MARINE CORPS LOGISTICS BASE ALBANY, GA --
When Marine Corps Logistics Base Albany leaders noticed that Henry Jackson, a local Montford Point Marine, hadn’t been attending any events or making his routine visits, they became concerned and decided to pay him a visit, April 17.
Jackson’s daughter, Brenda Jackson, was contacted and a surprise visit was planned with the help of Sgt.Maj. Johnny Higdon, sergeant major, MCLB Albany.
“Since you don’t get to the base anymore, we decided to bring part of the base to you,” Higdon said. “We wanted to show our appreciation to you and this visit is our way of saying thank you and to make sure you are doing ok. You can add this framed photo to all of your other items on your wall.”
Col. Alphonso Trimble, commanding officer, MCLB Albany, accompanied the Marines on the visit and said to Jackson upon entering his residence, “We just came to say thank you.
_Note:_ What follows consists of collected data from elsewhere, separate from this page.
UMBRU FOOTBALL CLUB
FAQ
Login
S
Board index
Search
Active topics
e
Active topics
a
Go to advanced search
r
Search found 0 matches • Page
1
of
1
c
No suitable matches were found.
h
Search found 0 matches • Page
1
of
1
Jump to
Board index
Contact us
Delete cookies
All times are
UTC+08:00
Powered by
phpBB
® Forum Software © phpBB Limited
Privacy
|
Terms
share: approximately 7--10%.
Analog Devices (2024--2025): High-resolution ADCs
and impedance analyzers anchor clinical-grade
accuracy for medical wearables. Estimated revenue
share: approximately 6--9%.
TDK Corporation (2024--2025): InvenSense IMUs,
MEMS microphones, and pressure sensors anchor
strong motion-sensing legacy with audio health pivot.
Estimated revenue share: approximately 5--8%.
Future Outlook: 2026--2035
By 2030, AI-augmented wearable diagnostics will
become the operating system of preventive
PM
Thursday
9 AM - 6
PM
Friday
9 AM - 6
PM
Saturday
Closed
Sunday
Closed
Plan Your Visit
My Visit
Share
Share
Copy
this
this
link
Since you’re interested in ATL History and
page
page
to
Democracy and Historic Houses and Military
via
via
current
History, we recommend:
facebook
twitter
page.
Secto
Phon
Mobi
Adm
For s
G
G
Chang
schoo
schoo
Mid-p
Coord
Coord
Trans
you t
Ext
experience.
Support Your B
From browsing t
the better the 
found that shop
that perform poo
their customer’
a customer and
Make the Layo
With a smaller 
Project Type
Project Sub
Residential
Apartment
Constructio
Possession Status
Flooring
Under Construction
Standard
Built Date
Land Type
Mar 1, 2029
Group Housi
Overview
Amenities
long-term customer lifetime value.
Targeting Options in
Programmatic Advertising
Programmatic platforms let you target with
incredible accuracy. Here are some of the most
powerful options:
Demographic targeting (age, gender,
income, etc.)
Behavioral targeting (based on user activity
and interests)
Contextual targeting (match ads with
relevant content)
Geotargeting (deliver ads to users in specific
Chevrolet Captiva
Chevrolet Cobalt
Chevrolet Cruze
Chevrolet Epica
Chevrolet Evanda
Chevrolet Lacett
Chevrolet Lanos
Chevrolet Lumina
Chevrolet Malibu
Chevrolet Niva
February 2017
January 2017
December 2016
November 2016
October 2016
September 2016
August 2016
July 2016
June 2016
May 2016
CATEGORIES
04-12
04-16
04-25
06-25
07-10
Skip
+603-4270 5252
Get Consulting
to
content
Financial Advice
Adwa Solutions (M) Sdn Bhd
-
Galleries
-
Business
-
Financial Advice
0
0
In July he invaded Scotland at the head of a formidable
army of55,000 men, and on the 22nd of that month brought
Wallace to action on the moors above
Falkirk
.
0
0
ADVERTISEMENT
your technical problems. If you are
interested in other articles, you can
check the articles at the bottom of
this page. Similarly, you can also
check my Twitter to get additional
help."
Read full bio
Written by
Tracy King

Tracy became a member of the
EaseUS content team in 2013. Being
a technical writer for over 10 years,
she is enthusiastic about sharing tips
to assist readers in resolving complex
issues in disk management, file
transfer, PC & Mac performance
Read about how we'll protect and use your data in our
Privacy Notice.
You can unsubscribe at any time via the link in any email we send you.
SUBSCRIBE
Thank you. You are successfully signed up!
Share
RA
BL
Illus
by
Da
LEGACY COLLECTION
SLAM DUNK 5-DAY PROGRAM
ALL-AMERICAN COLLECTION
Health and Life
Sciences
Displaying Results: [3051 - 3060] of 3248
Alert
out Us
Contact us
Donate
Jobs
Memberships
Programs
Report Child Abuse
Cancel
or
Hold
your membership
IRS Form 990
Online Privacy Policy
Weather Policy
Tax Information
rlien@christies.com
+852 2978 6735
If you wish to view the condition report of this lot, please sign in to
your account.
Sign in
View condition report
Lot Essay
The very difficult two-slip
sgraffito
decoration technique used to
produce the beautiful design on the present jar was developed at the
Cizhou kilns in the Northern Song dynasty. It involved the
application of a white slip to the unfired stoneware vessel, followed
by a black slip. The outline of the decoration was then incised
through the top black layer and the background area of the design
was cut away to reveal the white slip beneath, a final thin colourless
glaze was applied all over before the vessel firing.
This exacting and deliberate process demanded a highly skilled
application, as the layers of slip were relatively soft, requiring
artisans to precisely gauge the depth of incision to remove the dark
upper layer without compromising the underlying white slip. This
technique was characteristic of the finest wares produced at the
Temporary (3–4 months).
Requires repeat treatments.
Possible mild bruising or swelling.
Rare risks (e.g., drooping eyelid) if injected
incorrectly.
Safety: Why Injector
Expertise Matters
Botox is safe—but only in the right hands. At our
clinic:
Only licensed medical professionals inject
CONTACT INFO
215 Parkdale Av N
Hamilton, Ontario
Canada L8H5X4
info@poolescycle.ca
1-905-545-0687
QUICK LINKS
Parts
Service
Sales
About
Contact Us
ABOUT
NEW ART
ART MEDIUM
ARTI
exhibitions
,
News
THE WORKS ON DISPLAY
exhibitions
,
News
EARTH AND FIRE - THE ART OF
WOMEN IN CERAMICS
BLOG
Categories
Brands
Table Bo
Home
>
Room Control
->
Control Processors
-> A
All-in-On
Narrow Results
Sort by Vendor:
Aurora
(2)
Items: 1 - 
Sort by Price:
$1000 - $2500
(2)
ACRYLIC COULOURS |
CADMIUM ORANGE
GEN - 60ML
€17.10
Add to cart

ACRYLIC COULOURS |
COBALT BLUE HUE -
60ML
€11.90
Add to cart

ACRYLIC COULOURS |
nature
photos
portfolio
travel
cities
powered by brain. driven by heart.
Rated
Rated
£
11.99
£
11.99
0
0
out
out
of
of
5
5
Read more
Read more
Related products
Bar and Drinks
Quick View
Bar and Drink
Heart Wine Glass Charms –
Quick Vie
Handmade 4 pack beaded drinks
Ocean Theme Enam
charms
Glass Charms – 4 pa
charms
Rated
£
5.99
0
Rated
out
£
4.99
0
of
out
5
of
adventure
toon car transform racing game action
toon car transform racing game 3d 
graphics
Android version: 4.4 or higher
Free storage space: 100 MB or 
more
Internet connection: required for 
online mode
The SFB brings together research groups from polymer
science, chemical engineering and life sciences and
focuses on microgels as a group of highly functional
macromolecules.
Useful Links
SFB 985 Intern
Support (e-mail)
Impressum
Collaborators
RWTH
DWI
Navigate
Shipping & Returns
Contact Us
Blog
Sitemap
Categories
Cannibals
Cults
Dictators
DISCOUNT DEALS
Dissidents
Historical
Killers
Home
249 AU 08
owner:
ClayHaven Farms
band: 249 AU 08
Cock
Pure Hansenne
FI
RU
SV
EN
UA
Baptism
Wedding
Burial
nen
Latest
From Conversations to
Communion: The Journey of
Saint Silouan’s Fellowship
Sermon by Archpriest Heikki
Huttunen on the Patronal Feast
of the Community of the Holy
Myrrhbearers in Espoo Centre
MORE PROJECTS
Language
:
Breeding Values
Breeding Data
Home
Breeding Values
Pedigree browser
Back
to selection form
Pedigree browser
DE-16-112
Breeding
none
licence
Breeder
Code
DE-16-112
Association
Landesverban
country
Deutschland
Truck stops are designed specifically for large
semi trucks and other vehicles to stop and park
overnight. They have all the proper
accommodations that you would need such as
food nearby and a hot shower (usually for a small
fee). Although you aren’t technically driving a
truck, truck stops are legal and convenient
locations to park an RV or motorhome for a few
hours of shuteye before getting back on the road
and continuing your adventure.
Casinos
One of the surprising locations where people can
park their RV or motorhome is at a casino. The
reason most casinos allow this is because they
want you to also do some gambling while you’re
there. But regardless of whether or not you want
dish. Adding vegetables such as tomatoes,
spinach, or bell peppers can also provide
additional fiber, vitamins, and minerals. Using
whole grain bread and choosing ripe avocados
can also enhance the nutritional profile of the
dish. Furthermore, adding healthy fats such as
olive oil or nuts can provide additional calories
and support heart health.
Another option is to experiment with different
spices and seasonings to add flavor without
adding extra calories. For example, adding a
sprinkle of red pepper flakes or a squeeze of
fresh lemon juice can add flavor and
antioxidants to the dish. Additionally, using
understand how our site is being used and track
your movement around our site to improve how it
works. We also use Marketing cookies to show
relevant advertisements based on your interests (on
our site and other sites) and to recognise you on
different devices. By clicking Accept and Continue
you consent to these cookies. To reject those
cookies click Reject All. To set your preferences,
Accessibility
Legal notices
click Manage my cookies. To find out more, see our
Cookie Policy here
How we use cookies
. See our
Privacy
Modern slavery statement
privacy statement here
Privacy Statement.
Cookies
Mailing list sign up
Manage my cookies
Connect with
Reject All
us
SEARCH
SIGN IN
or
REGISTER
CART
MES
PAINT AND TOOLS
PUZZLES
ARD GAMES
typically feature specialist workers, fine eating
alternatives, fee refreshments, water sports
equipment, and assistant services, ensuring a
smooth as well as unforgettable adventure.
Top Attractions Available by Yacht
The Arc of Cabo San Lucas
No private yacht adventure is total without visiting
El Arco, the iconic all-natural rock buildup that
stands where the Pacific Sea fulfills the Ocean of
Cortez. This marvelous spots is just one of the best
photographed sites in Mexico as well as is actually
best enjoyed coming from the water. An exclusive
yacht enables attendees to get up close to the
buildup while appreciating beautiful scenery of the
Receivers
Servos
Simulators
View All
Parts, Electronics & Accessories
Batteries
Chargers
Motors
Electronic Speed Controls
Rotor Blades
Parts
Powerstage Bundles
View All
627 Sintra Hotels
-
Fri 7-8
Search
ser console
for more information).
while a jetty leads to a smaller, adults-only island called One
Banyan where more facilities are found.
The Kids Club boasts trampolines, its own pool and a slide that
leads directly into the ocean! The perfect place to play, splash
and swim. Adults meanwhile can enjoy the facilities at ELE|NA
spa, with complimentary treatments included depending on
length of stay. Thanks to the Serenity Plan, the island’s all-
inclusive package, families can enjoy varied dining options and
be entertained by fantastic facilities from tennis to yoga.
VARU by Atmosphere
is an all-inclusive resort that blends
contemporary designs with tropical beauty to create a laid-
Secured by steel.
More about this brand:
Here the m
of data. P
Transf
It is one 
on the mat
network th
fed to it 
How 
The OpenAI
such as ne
Thank you time and time again. I wanted to keep my word and come to see about you. Thank you for leading the way.”
Trimble noted the “Once a Marine, always a Marine” concept goes from boot camp to grave and Marines are committed to that. The fact that we had Marines like him to lay that foundation is always great and to go back and pay homage to guys like him, especially while they are still (in our presence) is just a commitment to that sense of honor, duty, courage and commitment.
“It is part of our esprit de corps,” he continued. “Going to see Mr. Jackson was special because he had paved the way for so many African-Americans. It was really great to go into his home and see some of his medals, pictures, hear some of his stories and to share that with some of the younger Marines. The opportunity just to see that senior Marine and a junior Marine interact was (very) touching. His family knew they could always count on the Marine Corps if there was ever an issue.
Sgt. Wade Fearing, barracks manager, MCLB Albany, said the visit was something he’s never experienced before. “I had no idea that one human being could do so many things in such a short span (of time). This was a lifetime of work that created a legacy,” he said.
Fearing added, “It makes me think of (trying to) replicate what he’s done. He gave me an extra push to go out there and conquer the world. I’m really at a loss for words to explain what this means. I’ve never seen anything like it. This was an eye-opener, brain-opener and a heart-opener. This changes how I see the world now, it is from a totally different point of view.
Jackson, an Albany, Ga., resident, is living history. He is a WWII veteran and retired Air Force master sergeant who will be 90 years old in June. Joining the Marine Corps at age 17, he proudly shares his time as part of Marine Corps history as one of the first African American Marines to attend recruit training at Montford Point, North Carolina in 1947.
Before 1942, African-Americans were not allowed to join the Marine Corps, so President Franklin D. Roosevelt opened the ranks for them and Jackson was among the first 20,000 to do so. In 2012, President Barack Obama signed a bill into law, honoring the contributions of Jackson and other African-American Montford Point Marines. This recognition awarded Congressional Gold Medals during a formal ceremony in Washington, D.C., on June 27, 2012.
Jackson said he is proud of his family’s legacy of service. Several of his children and grandchildren have served their country or are still on active-duty. His daughter, Brenda, said the Marines gave her dad his motivation back.
“I’m going to get better and come back to visit all of you and drive myself,” he said. “I (may have) retired from the Air Force, but I’m still a Marine and I miss you all. See that tag on the front of my car. (It does read) Once a Marine, always a Marine.”